Selon les arguments du député Boulerice, l'Agence du revenu du Canada n'a jamais pris part à la production de rapports financiers pour les syndicats ou les organisations qui y sont liés, ce qui l'obligerait à mettre sur pied un nouveau département pour traiter les rapports de plus de 25000 nouveaux déclarants.

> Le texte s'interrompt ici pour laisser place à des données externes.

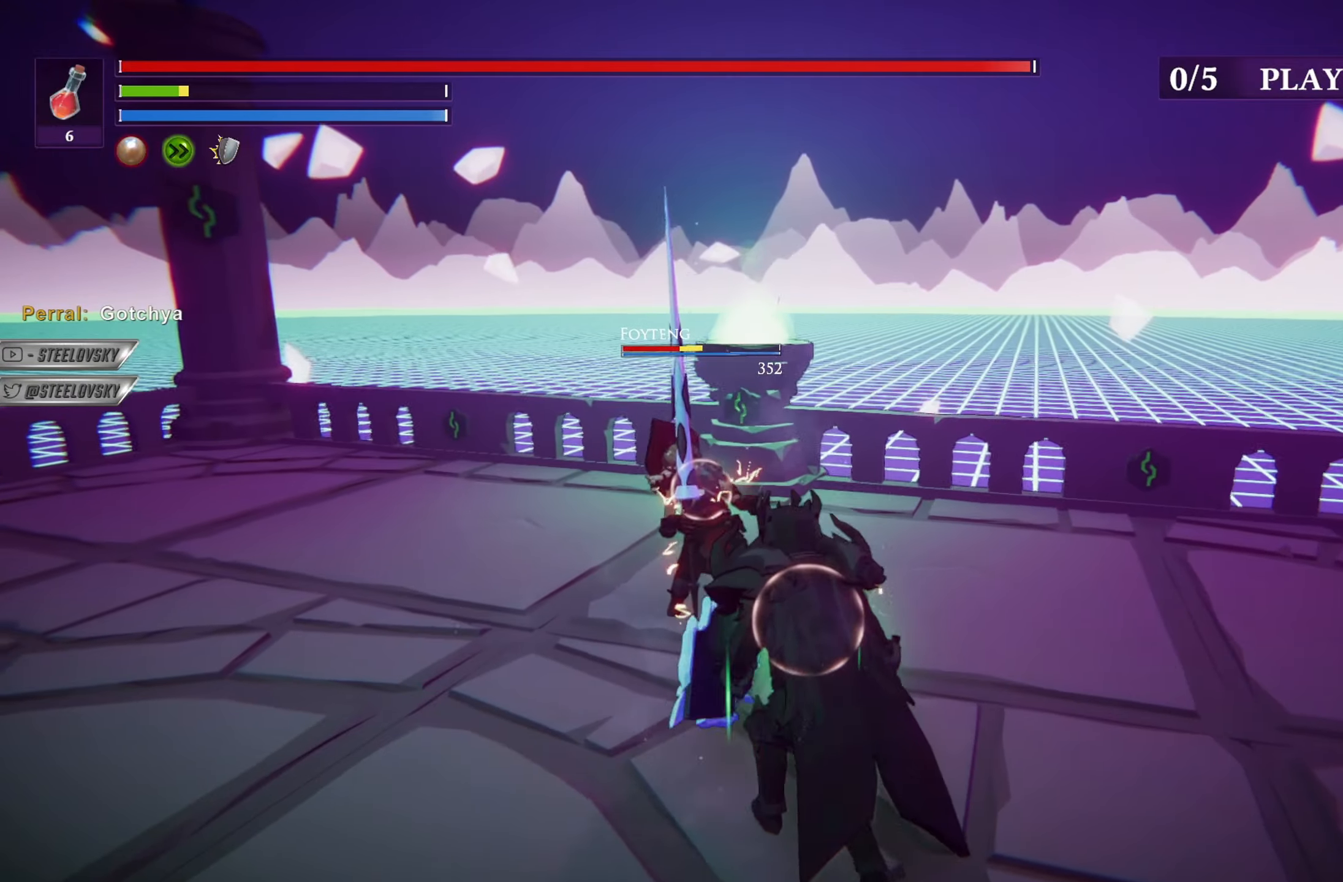
{"buttons": ["R1"], "left_stick": "up-right", "right_stick": "center", "events": [[50, "L1", "up"], [300, "R3", "down"], [400, "R3", "up"], [434, "R1", "down"], [434, "left_stick", "up-right"]]}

Il a invoqué l'article79 du Règlement de la Chambre.

En matinée hier, le député Hiebert a rejeté les arguments des néo-démocrates en affirmant en Chambre que le projet de loi n'entraînerait pas des dépenses publiques supplémentaires ni de nouvelles mesures fiscales, donc qu'il n'avait pas besoin d'une recommandation royale.

«De toute évidence, l'Agence du revenu du Canada a en place tout l'appareillage pour recevoir les documents et les rendre disponibles sur son site Web» a souligné le député Hiebert.

Plusieurs organisations ont déposé des mémoires dans le cadre des travaux du comité des finances pour dénoncer les impacts de ce projet de loi sur les syndicats, déplorant que le C-377 serait très dispendieux à administrer.

Le Congrès du travail du Canada soutient qu'il est «discriminatoire» puisque, des 90000 organisations sans but lucratif répertoriées par l'Agence du revenu du Canada, seuls les syndicats seraient tenus de divulguer des renseignements confidentiels selon le C-377. Sur le plan juridique, l'Association du Barreau canadien a aussi émis de grandes réserves au sujet du projet de loi C-377 et a exhorté le Parlement à ne pas l'adopter.